Textauszug —
------------------------------------

Mehr Zusammenarbeit mit anderen Kunstformen

Ob das klassische Konzertformat demnächst ausgedient habe, fragt Blakeman. Das Konzertformat habe sich in der Vergangenheit immer wieder leicht verändert, entgegnet Rattle. Der Geschmack des Publikums bleibe eben nicht gleich, da müsse man mitgehen. "Wir sollten mehr mit anderen Kunstrichtungen kooperieren und uns da keine Grenzen setzen", meint der Dirigent. Auch über kürzere Konzerte mit früheren Uhrzeiten sollte man nachdenken.

Begeistert äußert sich Rattle über das Konzept der BRSO Akademie, bei der angehende Orchestermusikerinnen und -musiker zwei Jahre lang miteinander leben und lernen. Er wolle den jungen Musikerinnen und Musikern alle Musikepochen näher bringen. Wichtige Musikerskills sind für Rattle außerdem, über Musik sprechen zu können und auf Menschen zuzugehen.

------------------------------------

Bereitgestellte Daten —
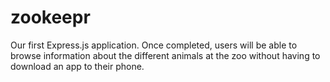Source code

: # zookeepr
Our first Express.js application. Once completed, users will be able to browse information about the different animals at the zoo without having to download an app to their phone.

------------------------------------

Hinweise zur Bearbeitung —
Beurteilen Sie, ob die drei Aussagen mit dem Textauszug übereinstimmen, und geben Sie zu jeder Aussage Ja oder Nein sowie die ausschlaggebenden Worte des Textauszugs als wörtliches Zitat an.
1. Nach Rattles Darstellung ist das Konzertformat in der Vergangenheit stets unverändert geblieben.
2. In der BRSO Akademie leben und lernen angehende Orchestermusikerinnen und -musiker zwei Jahre lang miteinander.
3. Rattle regt an, über längere Konzerte zu späteren Uhrzeiten nachzudenken.
Das Material steht in keinem Zusammenhang mit dem Textauszug.

Schriftliche Antwort —
1. Nein: „Das Konzertformat habe sich in der Vergangenheit immer wieder leicht verändert“
2. Ja: „bei der angehende Orchestermusikerinnen und -musiker zwei Jahre lang miteinander leben und lernen“
3. Nein: „Auch über kürzere Konzerte mit früheren Uhrzeiten sollte man nachdenken.“